**Work task:** Of all the entries below, retype only the lines from the one with "VIVERE IL COMUNE" through the one with "کا باعث بنی۔", exactly as they appear.

**Material for this exercise:**

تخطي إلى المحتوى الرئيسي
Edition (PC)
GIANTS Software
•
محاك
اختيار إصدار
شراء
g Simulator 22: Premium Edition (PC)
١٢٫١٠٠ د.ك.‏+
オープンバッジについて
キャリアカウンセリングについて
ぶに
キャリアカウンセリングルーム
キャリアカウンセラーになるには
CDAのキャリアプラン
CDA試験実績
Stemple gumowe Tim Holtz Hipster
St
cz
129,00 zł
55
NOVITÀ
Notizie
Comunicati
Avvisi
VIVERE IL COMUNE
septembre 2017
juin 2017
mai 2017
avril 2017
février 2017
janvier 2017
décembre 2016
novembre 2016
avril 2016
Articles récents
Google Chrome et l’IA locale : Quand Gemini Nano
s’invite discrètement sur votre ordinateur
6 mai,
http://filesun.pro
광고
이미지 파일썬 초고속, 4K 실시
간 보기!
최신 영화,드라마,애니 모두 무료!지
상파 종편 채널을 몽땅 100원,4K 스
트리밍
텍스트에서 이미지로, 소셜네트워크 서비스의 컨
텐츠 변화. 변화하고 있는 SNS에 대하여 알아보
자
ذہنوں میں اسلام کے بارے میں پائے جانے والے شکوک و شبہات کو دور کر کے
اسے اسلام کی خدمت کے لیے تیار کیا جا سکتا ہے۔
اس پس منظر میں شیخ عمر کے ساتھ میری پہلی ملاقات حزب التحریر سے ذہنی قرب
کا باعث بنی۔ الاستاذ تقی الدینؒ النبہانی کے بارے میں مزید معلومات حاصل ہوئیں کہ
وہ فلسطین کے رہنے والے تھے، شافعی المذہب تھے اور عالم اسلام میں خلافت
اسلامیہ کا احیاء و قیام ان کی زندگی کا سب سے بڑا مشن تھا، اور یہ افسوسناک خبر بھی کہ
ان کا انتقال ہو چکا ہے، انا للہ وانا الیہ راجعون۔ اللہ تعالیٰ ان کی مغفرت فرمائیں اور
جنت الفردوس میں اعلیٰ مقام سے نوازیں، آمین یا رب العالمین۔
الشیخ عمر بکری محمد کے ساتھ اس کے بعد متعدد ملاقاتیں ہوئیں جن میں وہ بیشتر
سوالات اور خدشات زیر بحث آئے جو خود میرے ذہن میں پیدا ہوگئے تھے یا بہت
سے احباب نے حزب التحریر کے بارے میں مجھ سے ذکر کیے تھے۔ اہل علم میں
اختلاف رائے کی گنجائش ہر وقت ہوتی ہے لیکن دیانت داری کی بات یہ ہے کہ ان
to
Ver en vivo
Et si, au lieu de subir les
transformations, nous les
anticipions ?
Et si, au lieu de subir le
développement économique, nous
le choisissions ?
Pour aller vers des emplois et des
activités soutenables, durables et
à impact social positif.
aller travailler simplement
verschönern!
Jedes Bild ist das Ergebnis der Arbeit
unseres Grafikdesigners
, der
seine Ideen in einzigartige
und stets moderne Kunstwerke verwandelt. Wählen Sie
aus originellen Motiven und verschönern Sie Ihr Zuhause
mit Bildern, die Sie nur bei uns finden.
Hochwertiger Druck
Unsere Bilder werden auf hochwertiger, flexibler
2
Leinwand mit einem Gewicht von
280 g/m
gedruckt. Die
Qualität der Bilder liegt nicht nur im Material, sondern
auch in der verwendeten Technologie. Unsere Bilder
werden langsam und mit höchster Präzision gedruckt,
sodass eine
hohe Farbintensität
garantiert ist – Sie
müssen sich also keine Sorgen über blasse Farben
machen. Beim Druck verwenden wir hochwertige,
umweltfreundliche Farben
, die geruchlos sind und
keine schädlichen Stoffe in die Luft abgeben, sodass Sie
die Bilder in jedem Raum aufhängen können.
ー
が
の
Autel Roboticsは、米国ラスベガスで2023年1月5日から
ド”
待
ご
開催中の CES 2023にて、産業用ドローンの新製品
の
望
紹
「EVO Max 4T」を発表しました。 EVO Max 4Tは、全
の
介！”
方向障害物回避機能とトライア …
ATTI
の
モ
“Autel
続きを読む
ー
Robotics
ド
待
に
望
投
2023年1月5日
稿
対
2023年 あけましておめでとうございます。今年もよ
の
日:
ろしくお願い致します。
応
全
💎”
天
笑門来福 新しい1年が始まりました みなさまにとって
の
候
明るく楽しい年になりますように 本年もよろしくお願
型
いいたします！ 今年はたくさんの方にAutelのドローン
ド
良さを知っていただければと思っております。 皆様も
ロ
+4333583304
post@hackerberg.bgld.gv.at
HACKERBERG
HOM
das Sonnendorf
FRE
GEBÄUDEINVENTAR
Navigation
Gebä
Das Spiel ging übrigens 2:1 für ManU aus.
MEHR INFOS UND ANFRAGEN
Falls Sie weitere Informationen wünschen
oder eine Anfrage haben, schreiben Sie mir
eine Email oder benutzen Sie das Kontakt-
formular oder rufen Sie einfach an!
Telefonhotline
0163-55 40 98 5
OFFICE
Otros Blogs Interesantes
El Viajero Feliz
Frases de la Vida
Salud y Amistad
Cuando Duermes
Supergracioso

**The completed task:**
VIVERE IL COMUNE
septembre 2017
juin 2017
mai 2017
avril 2017
février 2017
janvier 2017
décembre 2016
novembre 2016
avril 2016
Articles récents
Google Chrome et l’IA locale : Quand Gemini Nano
s’invite discrètement sur votre ordinateur
6 mai,
http://filesun.pro
광고
이미지 파일썬 초고속, 4K 실시
간 보기!
최신 영화,드라마,애니 모두 무료!지
상파 종편 채널을 몽땅 100원,4K 스
트리밍
텍스트에서 이미지로, 소셜네트워크 서비스의 컨
텐츠 변화. 변화하고 있는 SNS에 대하여 알아보
자
ذہنوں میں اسلام کے بارے میں پائے جانے والے شکوک و شبہات کو دور کر کے
اسے اسلام کی خدمت کے لیے تیار کیا جا سکتا ہے۔
اس پس منظر میں شیخ عمر کے ساتھ میری پہلی ملاقات حزب التحریر سے ذہنی قرب
کا باعث بنی۔ الاستاذ تقی الدینؒ النبہانی کے بارے میں مزید معلومات حاصل ہوئیں کہ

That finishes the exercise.